You say you want success-- and I’m sure you do-- but have you figured out exactly what success is?  Look up the word “success” in the dictionary and you’ll find a definition along the lines of “a favourable result”. Well, it is certainly that. But that’s not specific enough; success is much more than just a favourable result. It’s either a particular favourable result or the culmination of a whole series of favourable results.

            Success is difficult to define because it means different things to different people. It even means different things to the same people at different times. It’s also important to remember that success is not a static condition. It sometimes exists for a very long time, such as in a successful relationship, or it may last for only an instant, such as scoring the game-winning goal. Success can, and should, be found everywhere: at home, at work, at play, at school, and in personal relationships. The opportunity to achieve success is everywhere and everyone can achieve success--provided it’s defined in reasonable terms and sought after with the right mental attitude. To be a successful gardener you not only have to love flowers but you also have to hate weeds.

           Some people equate success with happiness. Yes, that’s certainly an important measure. If you’re happy you’re certainly successful. But what’s often overlooked is that it’s a lot easier to be successful when you’re happy doing what you do. If you’re not happy in your work, in order to enhance your chance for success you’re going to have to change what you’re doing, change where you’re doing it, or change your attitude. It’s the last point, changing your attitude, that’s often overlooked.

             How many times have you seen people change jobs because they were unhappy only to wind up being unhappy again but just in a different place? That person needs to remember what Abraham Lincoln said about happiness. Honest Abe said, “Most people are about as happy as they make up their minds to be”.

          Success comes from you doing your absolute best, which is something only you can determine and control. We can sometimes fool other people, but we can never fool ourselves. To be successful you can’t sit back and wait for things to happen; you have to make them happen. Another common misconception about the definition of success is that it’s about doing better than other people. This is wrong-headed; those other people might be failing. So never measure your success by comparing yourself with others. Compare yourself only against your own potential.

 Success has been described in many different ways. Some wise person, with a good handle on what success really is, wrote that success wasn’t any particular place, but rather the distance you travelled to get there. It’s a far better measure of success to consider the distance travelled and the obstacles overcome, than where you happen to be at any particular time.

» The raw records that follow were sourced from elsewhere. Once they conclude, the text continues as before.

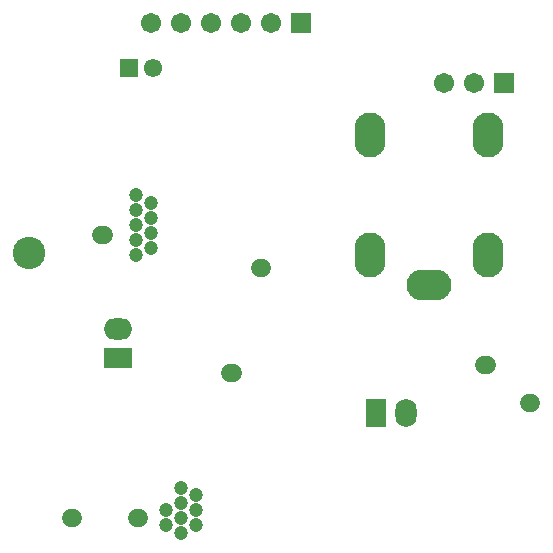
<source format=gbs>
G04 DipTrace 3.2.0.1*
G04 Speed-SensitiveWiperSwitchReplacement-Rev03(NoUnmaskedTraces)-BottomMask.gbs*
%MOIN*%
G04 #@! TF.FileFunction,Soldermask,Bot*
G04 #@! TF.Part,Single*
%ADD21C,0.059181*%
%ADD47C,0.108*%
%ADD52C,0.04737*%
%ADD56O,0.070992X0.094614*%
%ADD58R,0.070992X0.094614*%
%ADD68O,0.102488X0.149732*%
%ADD70O,0.149732X0.102488*%
%ADD72C,0.067055*%
%ADD74R,0.067055X0.067055*%
%ADD76O,0.094614X0.070992*%
%ADD78R,0.094614X0.070992*%
%ADD86C,0.06115*%
%ADD88R,0.06115X0.06115*%
%FSLAX26Y26*%
G04*
G70*
G90*
G75*
G01*
G04 BotMask*
%LPD*%
D52*
X475000Y1175000D3*
Y1125000D3*
Y1025000D3*
Y1075000D3*
Y975000D3*
X525000Y1000000D3*
Y1100000D3*
Y1050000D3*
Y1150000D3*
X675000Y75000D3*
X625000Y100000D3*
Y50000D3*
Y150000D3*
Y200000D3*
X675000Y125000D3*
X575000D3*
Y75000D3*
X675000Y175000D3*
X484252Y98425D2*
D21*
X476378D1*
D88*
X450000Y1600000D3*
D86*
X528740D3*
X1791339Y482283D2*
D21*
X1783465D1*
D47*
X118000Y984000D3*
X795276Y582677D2*
D21*
X787402D1*
X893701Y933071D2*
X885827D1*
D78*
X413386Y631890D3*
D76*
Y730315D3*
D74*
X1025000Y1750000D3*
D72*
X925000D3*
X825000D3*
X725000D3*
X625000D3*
X525000D3*
D74*
X1700000Y1550000D3*
D72*
X1600000D3*
X1500000D3*
D70*
X1450000Y875787D3*
D68*
X1253150Y974213D3*
X1646850D3*
X1253150Y1375787D3*
X1646850D3*
X1641732Y610236D2*
D21*
X1633858D1*
X366142Y1043307D2*
X358268D1*
D58*
X1275000Y450000D3*
D56*
X1373425D3*
X263780Y98425D2*
D21*
X255906D1*
M02*

</source>
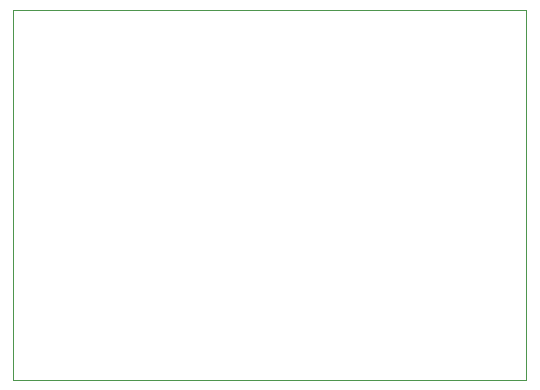
<source format=gm1>
%TF.GenerationSoftware,KiCad,Pcbnew,(6.0.5)*%
%TF.CreationDate,2023-05-04T10:00:40-06:00*%
%TF.ProjectId,NES_JP_MOD,4e45535f-4a50-45f4-9d4f-442e6b696361,rev?*%
%TF.SameCoordinates,Original*%
%TF.FileFunction,Profile,NP*%
%FSLAX46Y46*%
G04 Gerber Fmt 4.6, Leading zero omitted, Abs format (unit mm)*
G04 Created by KiCad (PCBNEW (6.0.5)) date 2023-05-04 10:00:40*
%MOMM*%
%LPD*%
G01*
G04 APERTURE LIST*
%TA.AperFunction,Profile*%
%ADD10C,0.100000*%
%TD*%
G04 APERTURE END LIST*
D10*
X115951000Y-76429000D02*
X159385000Y-76429000D01*
X159385000Y-76429000D02*
X159385000Y-107798000D01*
X159385000Y-107798000D02*
X115951000Y-107798000D01*
X115951000Y-107798000D02*
X115951000Y-76429000D01*
M02*

</source>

              Other definitions of success include:

                       -Dealing successfully with a particular problem

                      -Being able to tolerate insecurity

                      -Accomplishing something you were determined to do rather than destined to do

                      -Doing today what someone else is planning to do tomorrow.

                      -Knowing at the end of your day that you did the very best that you could.

             Although it can, success rarely consists of one major achievement. Success will usually consist of continually reaching a series of reasonable and practical goals--goals which might be spread over a period of years in great undertakings, but it will also consist of many minor successes along the way—ones that might occur in a single week, day, hour or minute. For example, take the aspiring youth for whom becoming a professional athlete may be the long-term measure of success. But along the way there will be many minor successes: The game winning home run, the overtime goal, moving up through the minor leagues, an injury-free season, and, being drafted by a major-league team would all count as successes.

              For the busy employee success might simply mean ending the workday with fewer items on the to-do list than there were at the beginning.

              Find your own definitions and shoot for them. And always remember that a setback isn’t a failure unless you quit.